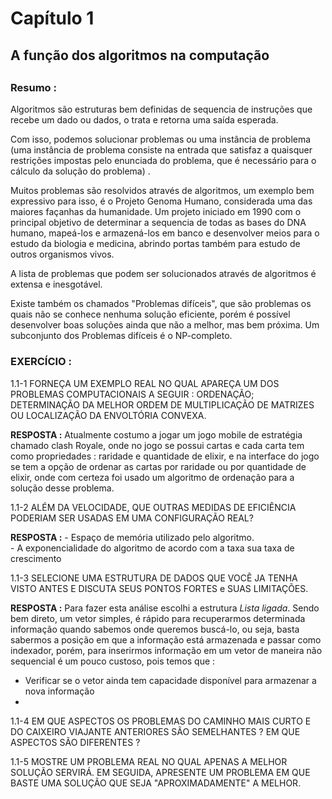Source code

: <h1>Capítulo 1</h1>

<h2>A função dos algoritmos na computação<h2/>

<h3>Resumo :</h3>

Algoritmos são estruturas bem definidas de sequencia de instruções que recebe um dado ou dados,
 o trata e retorna uma saída esperada.

 Com isso, podemos solucionar problemas ou uma instância de problema (uma instância de problema consiste na entrada
 que satisfaz a quaisquer restrições impostas pelo enunciada do problema, que é necessário para o cálculo
 da solução do problema) .

 Muitos problemas são resolvidos através de algoritmos, um exemplo bem expressivo para isso,
 é o Projeto Genoma Humano, considerada uma das maiores façanhas da humanidade.
 Um projeto iniciado em 1990 com o principal objetivo de determinar a sequencia de todas as
 bases do DNA humano, mapeá-los e armazená-los em banco e desenvolver meios para o estudo da biologia
 e medicina, abrindo portas também para estudo de outros organismos vivos.

 A lista de problemas que podem ser solucionados através de algoritmos é extensa e inesgotável.

 Existe também os chamados "Problemas difíceis", que são problemas os quais não se conhece nenhuma
 solução eficiente, porém é possível desenvolver boas soluções ainda que não a melhor, mas bem próxima.
 Um subconjunto dos Problemas difíceis é o NP-completo.


<h3>EXERCÍCIO :</h3>

 1.1-1 FORNEÇA UM EXEMPLO REAL NO QUAL APAREÇA UM DOS PROBLEMAS COMPUTACIONAIS A SEGUIR : ORDENAÇÃO; DETERMINAÇÃO DA MELHOR ORDEM DE MULTIPLICAÇÃO DE MATRIZES OU LOCALIZAÇÃO DA ENVOLTÓRIA CONVEXA.

<b>RESPOSTA :</b> Atualmente costumo a jogar um jogo mobile de estratégia chamado clash Royale,  onde no jogo se possui cartas e cada carta tem como propriedades : raridade e quantidade de elixir, e na interface do jogo se tem a opção de ordenar as cartas por raridade ou por quantidade de elixir, onde com certeza foi usado um algoritmo de ordenação para a solução desse problema.



 1.1-2 ALÉM DA VELOCIDADE, QUE OUTRAS MEDIDAS DE EFICIÊNCIA PODERIAM SER USADAS EM UMA CONFIGURAÇÃO REAL?

<b>RESPOSTA :</b> - Espaço de memória utilizado pelo algoritmo.<br>
           - A exponencialidade do algoritmo de acordo com a taxa sua taxa de   crescimento

 1.1-3 SELECIONE UMA ESTRUTURA DE DADOS QUE VOCÊ JA TENHA VISTO ANTES E DISCUTA SEUS PONTOS FORTES e SUAS LIMITAÇÕES.

**RESPOSTA :** Para fazer esta análise escolhi a estrutura *Lista ligada*.
Sendo bem direto, um vetor simples, é rápido para recuperarmos determinada informação quando sabemos onde queremos buscá-lo, ou seja, basta sabermos a posição em que a informação está armazenada e passar como indexador, porém, para inserirmos informação em um vetor de maneira não sequencial é um pouco custoso, pois temos que : <br>
- Verificar se o vetor ainda tem capacidade disponível para armazenar a nova informação<br>
- 

 1.1-4 EM QUE ASPECTOS OS PROBLEMAS DO CAMINHO MAIS CURTO E DO CAIXEIRO VIAJANTE ANTERIORES SÃO SEMELHANTES ? EM QUE ASPECTOS SÃO DIFERENTES ?


 1.1-5 MOSTRE UM PROBLEMA REAL NO QUAL APENAS A MELHOR SOLUÇÃO SERVIRÁ. EM SEGUIDA, APRESENTE UM PROBLEMA EM QUE BASTE UMA SOLUÇÃO QUE SEJA "APROXIMADAMENTE" A MELHOR.
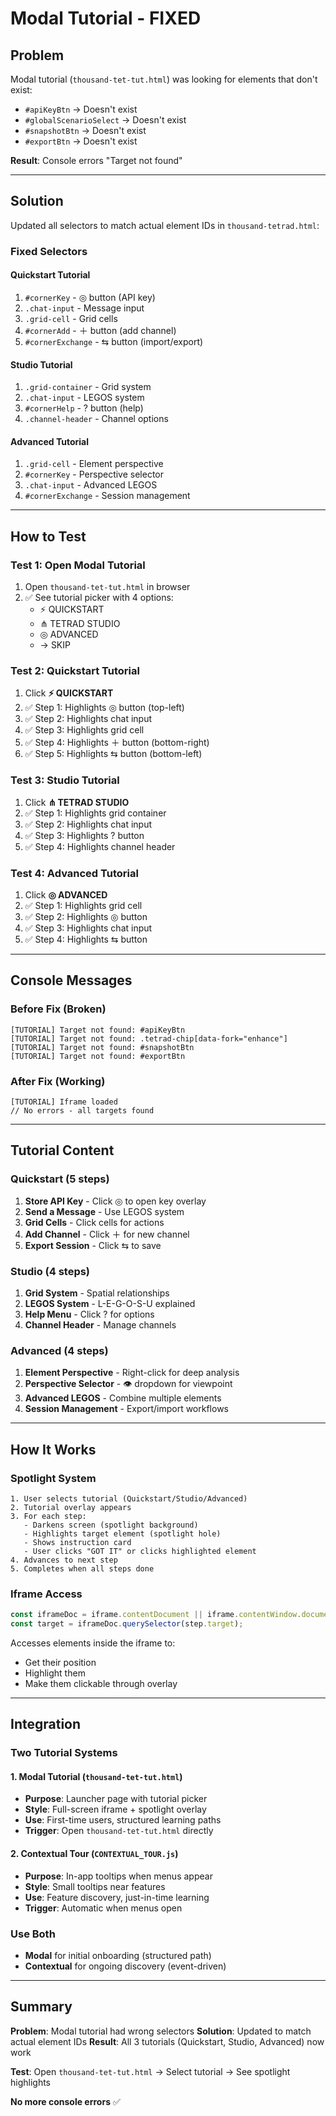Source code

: # Modal Tutorial - FIXED

## Problem
Modal tutorial (`thousand-tet-tut.html`) was looking for elements that don't exist:
- `#apiKeyBtn` → Doesn't exist
- `#globalScenarioSelect` → Doesn't exist  
- `#snapshotBtn` → Doesn't exist
- `#exportBtn` → Doesn't exist

**Result**: Console errors "Target not found"

---

## Solution
Updated all selectors to match actual element IDs in `thousand-tetrad.html`:

### Fixed Selectors

#### Quickstart Tutorial
1. `#cornerKey` - ◎ button (API key)
2. `.chat-input` - Message input
3. `.grid-cell` - Grid cells
4. `#cornerAdd` - ＋ button (add channel)
5. `#cornerExchange` - ⇆ button (import/export)

#### Studio Tutorial
1. `.grid-container` - Grid system
2. `.chat-input` - LEGOS system
3. `#cornerHelp` - ? button (help)
4. `.channel-header` - Channel options

#### Advanced Tutorial
1. `.grid-cell` - Element perspective
2. `#cornerKey` - Perspective selector
3. `.chat-input` - Advanced LEGOS
4. `#cornerExchange` - Session management

---

## How to Test

### Test 1: Open Modal Tutorial
1. Open `thousand-tet-tut.html` in browser
2. ✅ See tutorial picker with 4 options:
   - ⚡ QUICKSTART
   - ⋔ TETRAD STUDIO
   - ◎ ADVANCED
   - → SKIP

### Test 2: Quickstart Tutorial
1. Click **⚡ QUICKSTART**
2. ✅ Step 1: Highlights ◎ button (top-left)
3. ✅ Step 2: Highlights chat input
4. ✅ Step 3: Highlights grid cell
5. ✅ Step 4: Highlights ＋ button (bottom-right)
6. ✅ Step 5: Highlights ⇆ button (bottom-left)

### Test 3: Studio Tutorial
1. Click **⋔ TETRAD STUDIO**
2. ✅ Step 1: Highlights grid container
3. ✅ Step 2: Highlights chat input
4. ✅ Step 3: Highlights ? button
5. ✅ Step 4: Highlights channel header

### Test 4: Advanced Tutorial
1. Click **◎ ADVANCED**
2. ✅ Step 1: Highlights grid cell
3. ✅ Step 2: Highlights ◎ button
4. ✅ Step 3: Highlights chat input
5. ✅ Step 4: Highlights ⇆ button

---

## Console Messages

### Before Fix (Broken)
```
[TUTORIAL] Target not found: #apiKeyBtn
[TUTORIAL] Target not found: .tetrad-chip[data-fork="enhance"]
[TUTORIAL] Target not found: #snapshotBtn
[TUTORIAL] Target not found: #exportBtn
```

### After Fix (Working)
```
[TUTORIAL] Iframe loaded
// No errors - all targets found
```

---

## Tutorial Content

### Quickstart (5 steps)
1. **Store API Key** - Click ◎ to open key overlay
2. **Send a Message** - Use LEGOS system
3. **Grid Cells** - Click cells for actions
4. **Add Channel** - Click ＋ for new channel
5. **Export Session** - Click ⇆ to save

### Studio (4 steps)
1. **Grid System** - Spatial relationships
2. **LEGOS System** - L-E-G-O-S-U explained
3. **Help Menu** - Click ? for options
4. **Channel Header** - Manage channels

### Advanced (4 steps)
1. **Element Perspective** - Right-click for deep analysis
2. **Perspective Selector** - 👁 dropdown for viewpoint
3. **Advanced LEGOS** - Combine multiple elements
4. **Session Management** - Export/import workflows

---

## How It Works

### Spotlight System
```
1. User selects tutorial (Quickstart/Studio/Advanced)
2. Tutorial overlay appears
3. For each step:
   - Darkens screen (spotlight background)
   - Highlights target element (spotlight hole)
   - Shows instruction card
   - User clicks "GOT IT" or clicks highlighted element
4. Advances to next step
5. Completes when all steps done
```

### Iframe Access
```javascript
const iframeDoc = iframe.contentDocument || iframe.contentWindow.document;
const target = iframeDoc.querySelector(step.target);
```

Accesses elements inside the iframe to:
- Get their position
- Highlight them
- Make them clickable through overlay

---

## Integration

### Two Tutorial Systems

#### 1. Modal Tutorial (`thousand-tet-tut.html`)
- **Purpose**: Launcher page with tutorial picker
- **Style**: Full-screen iframe + spotlight overlay
- **Use**: First-time users, structured learning paths
- **Trigger**: Open `thousand-tet-tut.html` directly

#### 2. Contextual Tour (`CONTEXTUAL_TOUR.js`)
- **Purpose**: In-app tooltips when menus appear
- **Style**: Small tooltips near features
- **Use**: Feature discovery, just-in-time learning
- **Trigger**: Automatic when menus open

### Use Both
- **Modal** for initial onboarding (structured path)
- **Contextual** for ongoing discovery (event-driven)

---

## Summary

**Problem**: Modal tutorial had wrong selectors
**Solution**: Updated to match actual element IDs
**Result**: All 3 tutorials (Quickstart, Studio, Advanced) now work

**Test**: Open `thousand-tet-tut.html` → Select tutorial → See spotlight highlights

**No more console errors** ✅
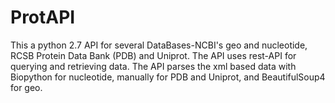 # ProtAPI
This a python 2.7 API for several DataBases-NCBI's geo and nucleotide, RCSB Protein Data Bank (PDB) and Uniprot.
The API uses rest-API for querying and retrieving data.
The API parses the xml based data with Biopython for nucleotide, manually for PDB and Uniprot, and BeautifulSoup4 for geo.
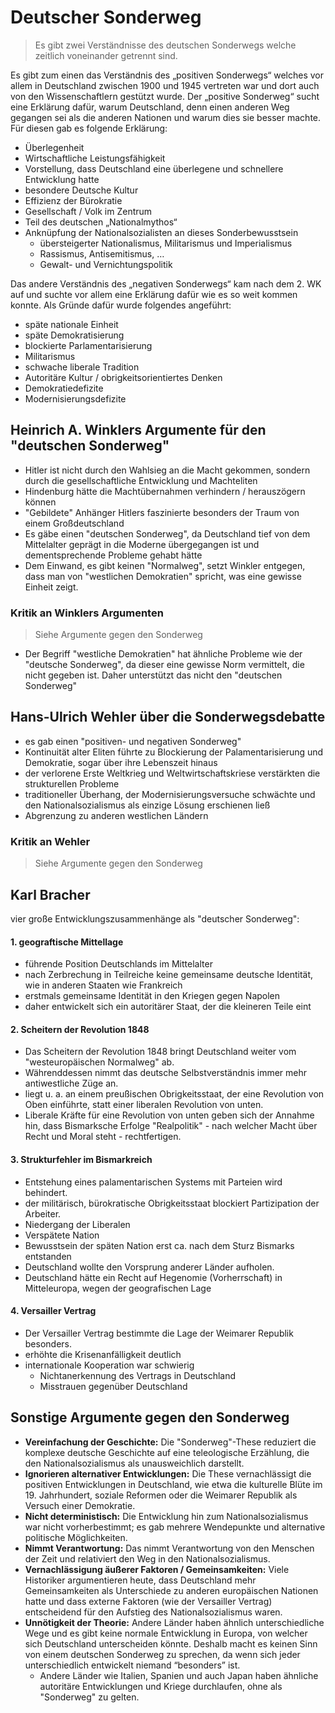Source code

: # Deutscher Sonderweg

> Es gibt zwei Verständnisse des deutschen Sonderwegs welche zeitlich voneinander getrennt sind.

Es gibt zum einen das Verständnis des „positiven Sonderwegs“ welches vor allem in Deutschland zwischen 1900 und 1945 vertreten war und dort auch von den Wissenschaftlern gestützt wurde. Der „positive Sonderweg“ sucht eine Erklärung dafür, warum Deutschland, denn einen anderen Weg gegangen sei als die anderen Nationen und warum dies sie besser machte. Für diesen gab es folgende Erklärung:

- Überlegenheit
- Wirtschaftliche Leistungsfähigkeit
- Vorstellung, dass Deutschland eine überlegene und schnellere Entwicklung hatte
- besondere Deutsche Kultur
- Effizienz der Bürokratie
- Gesellschaft / Volk im Zentrum
- Teil des deutschen „Nationalmythos“
- Anknüpfung der Nationalsozialisten an dieses Sonderbewusstsein
  - übersteigerter Nationalismus, Militarismus und Imperialismus
  - Rassismus, Antisemitismus, …
  - Gewalt- und Vernichtungspolitik

Das andere Verständnis des „negativen Sonderwegs“ kam nach dem 2. WK auf und suchte vor allem eine Erklärung dafür wie es so weit kommen konnte. Als Gründe dafür wurde folgendes angeführt:

- späte nationale Einheit
- späte Demokratisierung
- blockierte Parlamentarisierung
- Militarismus
- schwache liberale Tradition
- Autoritäre Kultur / obrigkeitsorientiertes Denken
- Demokratiedefizite
- Modernisierungsdefizite

## Heinrich A. Winklers Argumente für den "deutschen Sonderweg"

- Hitler ist nicht durch den Wahlsieg an die Macht gekommen, sondern durch die gesellschaftliche Entwicklung und Machteliten
- Hindenburg hätte die Machtübernahmen verhindern / herauszögern können
- "Gebildete" Anhänger Hitlers faszinierte besonders der Traum von einem Großdeutschland
- Es gäbe einen "deutschen Sonderweg", da Deutschland tief von dem Mittelalter geprägt in die Moderne übergegangen ist und dementsprechende Probleme gehabt hätte
- Dem Einwand, es gibt keinen "Normalweg", setzt Winkler entgegen, dass man von "westlichen Demokratien" spricht, was eine gewisse Einheit zeigt.

### Kritik an Winklers Argumenten

> Siehe Argumente gegen den Sonderweg

- Der Begriff "westliche Demokratien" hat ähnliche Probleme wie der "deutsche Sonderweg", da dieser eine gewisse Norm vermittelt, die nicht gegeben ist. Daher unterstützt das nicht den "deutschen Sonderweg"

## Hans-Ulrich Wehler über die Sonderwegsdebatte

- es gab einen "positiven- und negativen Sonderweg"
- Kontinuität alter Eliten führte zu Blockierung der Palamentarisierung und Demokratie, sogar über ihre Lebenszeit hinaus
- der verlorene Erste Weltkrieg und Weltwirtschaftskriese verstärkten die strukturellen Probleme
- traditioneller Überhang, der Modernisierungsversuche schwächte und den Nationalsozialismus als einzige Lösung erschienen ließ
- Abgrenzung zu anderen westlichen Ländern

### Kritik an Wehler

> Siehe Argumente gegen den Sonderweg

## Karl Bracher

vier große Entwicklungszusammenhänge als "deutscher Sonderweg":

#### 1. geograftische Mittellage

- führende Position Deutschlands im Mittelalter
- nach Zerbrechung in Teilreiche keine gemeinsame deutsche Identität, wie in anderen Staaten wie Frankreich
 - erstmals gemeinsame Identität in den Kriegen gegen Napolen
- daher entwickelt sich ein autoritärer Staat, der die kleineren Teile eint

#### 2. Scheitern der Revolution 1848

- Das Scheitern der Revolution 1848 bringt Deutschland weiter vom "westeuropäischen Normalweg" ab.
- Währenddessen nimmt das deutsche Selbstverständnis immer mehr antiwestliche Züge an.
- liegt u. a. an einem preußischen Obrigkeitsstaat, der eine Revolution von Oben einführte, statt einer liberalen Revolution von unten.
- Liberale Kräfte für eine Revolution von unten geben sich der Annahme hin, dass Bismarksche Erfolge "Realpolitik" - nach welcher Macht über Recht und Moral steht - rechtfertigen.

#### 3. Strukturfehler im Bismarkreich

- Entstehung eines palamentarischen Systems mit Parteien wird behindert.
- der militärisch, bürokratische Obrigkeitsstaat blockiert Partizipation der Arbeiter.
- Niedergang der Liberalen
- Verspätete Nation
 - Bewusstsein der späten Nation erst ca. nach dem Sturz Bismarks entstanden
 - Deutschland wollte den Vorsprung anderer Länder aufholen.
- Deutschland hätte ein Recht auf Hegenomie (Vorherrschaft) in Mitteleuropa, wegen der geografischen Lage

#### 4. Versailler Vertrag

- Der Versailler Vertrag bestimmte die Lage der Weimarer Republik besonders.
- erhöhte die Krisenanfälligkeit deutlich
- internationale Kooperation war schwierig
  - Nichtanerkennung des Vertrags in Deutschland
  - Misstrauen gegenüber Deutschland

<!-- ### Kritik an Bracher -->

<!-- TODO -->

## Sonstige Argumente gegen den Sonderweg

- **Vereinfachung der Geschichte:** Die "Sonderweg"-These reduziert die komplexe deutsche Geschichte auf eine teleologische Erzählung, die den Nationalsozialismus als unausweichlich darstellt.
- **Ignorieren alternativer Entwicklungen:** Die These vernachlässigt die positiven Entwicklungen in Deutschland, wie etwa die kulturelle Blüte im 19. Jahrhundert, soziale Reformen oder die Weimarer Republik als Versuch einer Demokratie.
- **Nicht deterministisch:** Die Entwicklung hin zum Nationalsozialismus war nicht vorherbestimmt; es gab mehrere Wendepunkte und alternative politische Möglichkeiten. 
- **Nimmt Verantwortung:** Das nimmt Verantwortung von den Menschen der Zeit und relativiert den Weg in den Nationalsozialismus.
- **Vernachlässigung äußerer Faktoren / Gemeinsamkeiten:** Viele Historiker argumentieren heute, dass Deutschland mehr Gemeinsamkeiten als Unterschiede zu anderen europäischen Nationen hatte und dass externe Faktoren (wie der Versailler Vertrag) entscheidend für den Aufstieg des Nationalsozialismus waren.
- **Unnötigkeit der Theorie:** Andere Länder haben ähnlich unterschiedliche Wege und es gibt keine normale Entwicklung in Europa, von welcher sich Deutschland unterscheiden könnte. Deshalb macht es keinen Sinn von einem deutschen Sonderweg zu sprechen, da wenn sich jeder unterschiedlich entwickelt niemand “besonders” ist.
  - Andere Länder wie Italien, Spanien und auch Japan haben ähnliche autoritäre Entwicklungen und Kriege durchlaufen, ohne als "Sonderweg" zu gelten.
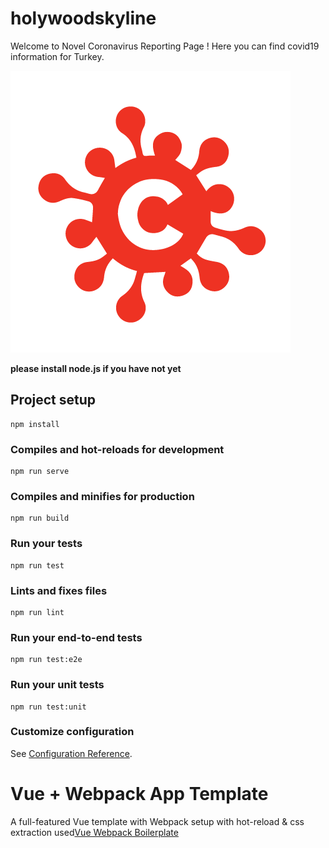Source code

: # holywoodskyline
Welcome to Novel Coronavirus Reporting Page ! Here you can find covid19 information for Turkey.

<p>
<img src="src/assets/img/logo.png"/>
</p>

**please install node.js if you have not yet**

## Project setup
```
npm install
```

### Compiles and hot-reloads for development
```
npm run serve
```

### Compiles and minifies for production
```
npm run build
```

### Run your tests
```
npm run test
```

### Lints and fixes files
```
npm run lint
```

### Run your end-to-end tests
```
npm run test:e2e
```

### Run your unit tests
```
npm run test:unit
```

### Customize configuration
See [Configuration Reference](https://cli.vuejs.org/config/).

# Vue + Webpack App Template

A full-featured Vue template with Webpack setup with hot-reload & css extraction used[Vue Webpack Boilerplate](https://github.com/pvtallulah/base-vue-f7v2-template)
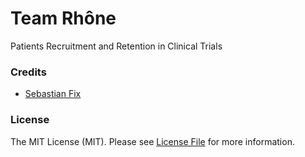 # Team Rhône 
Patients Recruitment and Retention in Clinical Trials

### Credits

- [Sebastian Fix](https://github.com/StanBarrows)

### License

The MIT License (MIT). Please see [License File](LICENSE.md) for more information.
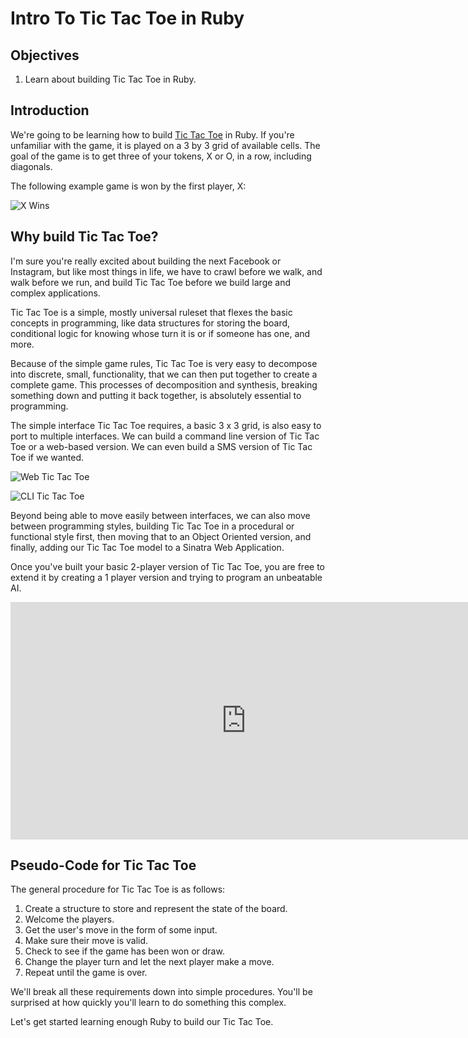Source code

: # Intro To Tic Tac Toe in Ruby

## Objectives

1. Learn about building Tic Tac Toe in Ruby.

## Introduction

We're going to be learning how to build [Tic Tac Toe](https://en.wikipedia.org/wiki/Tic-tac-toe) in Ruby. If you're unfamiliar with the game, it is played on a 3 by 3 grid of available cells. The goal of the game is to get three of your tokens, X or O, in a row, including diagonals.

The following example game is won by the first player, X:

![X Wins](https://upload.wikimedia.org/wikipedia/commons/thumb/1/1b/Tic-tac-toe-game-1.svg/958px-Tic-tac-toe-game-1.svg.png)

## Why build Tic Tac Toe?

I'm sure you're really excited about building the next Facebook or Instagram, but like most things in life, we have to crawl before we walk, and walk before we run, and build Tic Tac Toe before we build large and complex applications.

Tic Tac Toe is a simple, mostly universal ruleset that flexes the basic concepts in programming, like data structures for storing the board, conditional logic for knowing whose turn it is or if someone has one, and more.

Because of the simple game rules, Tic Tac Toe is very easy to decompose into discrete, small, functionality, that we can then put together to create a complete game. This processes of decomposition and synthesis, breaking something down and putting it back together, is absolutely essential to programming.

The simple interface Tic Tac Toe requires, a basic 3 x 3 grid, is also easy to port to multiple interfaces. We can build a command line version of Tic Tac Toe or a web-based version. We can even build a SMS version of Tic Tac Toe if we wanted.

![Web Tic Tac Toe](https://dl.dropboxusercontent.com/s/q3yyuquszgh5g4y/2015-09-29%20at%2010.45%20AM.png)

![CLI Tic Tac Toe](https://dl.dropboxusercontent.com/s/71iskdi76syyqhb/2015-09-29%20at%2010.46%20AM.png)

Beyond being able to move easily between interfaces, we can also move between programming styles, building Tic Tac Toe in a procedural or functional style first, then moving that to an Object Oriented version, and finally, adding our Tic Tac Toe model to a Sinatra Web Application.

Once you've built your basic 2-player version of Tic Tac Toe, you are free to extend it by creating a 1 player version and trying to program an unbeatable AI.

<iframe width="753" height="380" src="https://www.youtube.com/embed/F7qOV8xonfY?rel=0&amp;showinfo=0" frameborder="0" allowfullscreen></iframe>

## Pseudo-Code for Tic Tac Toe

The general procedure for Tic Tac Toe is as follows:

1. Create a structure to store and represent the state of the board.
2. Welcome the players.
3. Get the user's move in the form of some input.
4. Make sure their move is valid.
5. Check to see if the game has been won or draw.
6. Change the player turn and let the next player make a move.
7. Repeat until the game is over.

We'll break all these requirements down into simple procedures. You'll be surprised at how quickly you'll learn to do something this complex.

Let's get started learning enough Ruby to build our Tic Tac Toe.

** PROBLEM REQUIREMENTS **
Above this task is a listing. Restate, word for word and with nothing added, the lines from the one with "Es gibt zum" through the one with "- Wirtschaftliche Leistungsfähigkeit".

** RESPONSE **
Es gibt zum einen das Verständnis des „positiven Sonderwegs“ welches vor allem in Deutschland zwischen 1900 und 1945 vertreten war und dort auch von den Wissenschaftlern gestützt wurde. Der „positive Sonderweg“ sucht eine Erklärung dafür, warum Deutschland, denn einen anderen Weg gegangen sei als die anderen Nationen und warum dies sie besser machte. Für diesen gab es folgende Erklärung:

- Überlegenheit
- Wirtschaftliche Leistungsfähigkeit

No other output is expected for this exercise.